# Preachers are born, not made.



## JOwen (May 6, 2010)

These are Lloyd-Jones' words in his Preaching & Preachers, but I happen to agree with them. In this regard I have republished The Forgotten Exercise on my blog Old Paths Paved. 
I plan on publishing a follow up post on the historicity of this forgotten reformed practice, thanks in part to our own VirginiaHuguenot, a research master.

You can read the article here.


----------



## SemperEruditio (May 6, 2010)

I have to agree. I know many men who are very apt at speaking eloquently, they are very capable of moving the hearts of men with their words, they can with a gesture engender a magnificient response...but they are no preachers. They are incapable of exegeting the simplest of text and result to allegorizing in hopes of giving the impression of philosophical or theological depth but what they prove is a scriptural shallowness. I believe this is one of the reasons that we see so much of topical preaching in evangelical circles because laboring over, expounding, rightly interpreting the text to their congregation proves too much so extras are used and in this case the extras become other text which are strung together with no interpretation but merely giving the appearance of being biblical.

I also believe the idea is biblical that men should be called based on their ability to exegete the text versus having graduated seminary.


----------



## JOwen (May 6, 2010)

I think Lloyd-Jones would call these men pulpiteers.
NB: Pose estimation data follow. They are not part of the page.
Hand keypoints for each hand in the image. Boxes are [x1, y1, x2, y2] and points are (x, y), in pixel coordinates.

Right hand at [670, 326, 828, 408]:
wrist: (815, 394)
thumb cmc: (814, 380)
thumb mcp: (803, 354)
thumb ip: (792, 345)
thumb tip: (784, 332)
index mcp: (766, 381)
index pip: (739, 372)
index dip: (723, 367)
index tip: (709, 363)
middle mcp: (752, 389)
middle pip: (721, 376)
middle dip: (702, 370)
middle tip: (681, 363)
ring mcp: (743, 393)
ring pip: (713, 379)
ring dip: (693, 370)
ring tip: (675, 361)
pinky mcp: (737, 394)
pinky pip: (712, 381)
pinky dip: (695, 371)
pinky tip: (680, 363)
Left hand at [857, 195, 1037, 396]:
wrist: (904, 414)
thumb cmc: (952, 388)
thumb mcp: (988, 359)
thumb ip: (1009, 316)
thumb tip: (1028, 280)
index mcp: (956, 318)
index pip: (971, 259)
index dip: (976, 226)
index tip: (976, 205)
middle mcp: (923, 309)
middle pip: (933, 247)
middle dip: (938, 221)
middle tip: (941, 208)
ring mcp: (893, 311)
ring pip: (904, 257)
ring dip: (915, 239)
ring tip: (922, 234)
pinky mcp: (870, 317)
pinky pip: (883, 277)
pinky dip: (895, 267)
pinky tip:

Long on talent, short on actual preaching.


----------



## yoyoceramic (May 6, 2010)

Very interesting distinction Frank. Thank you - I was edified by your comments.


----------



## ADKing (May 6, 2010)

I agree that you cannot make someone into something God has not called him to be. Absolutely! But it is worth noting too that no one is "born" a preacher in the sense of having it as a natural ability like an apptitude for art or music. God gifts men for the ministry sometimes from birth (like Jeremiah?) and in some cases the equipping and gifting comes long after birth.


----------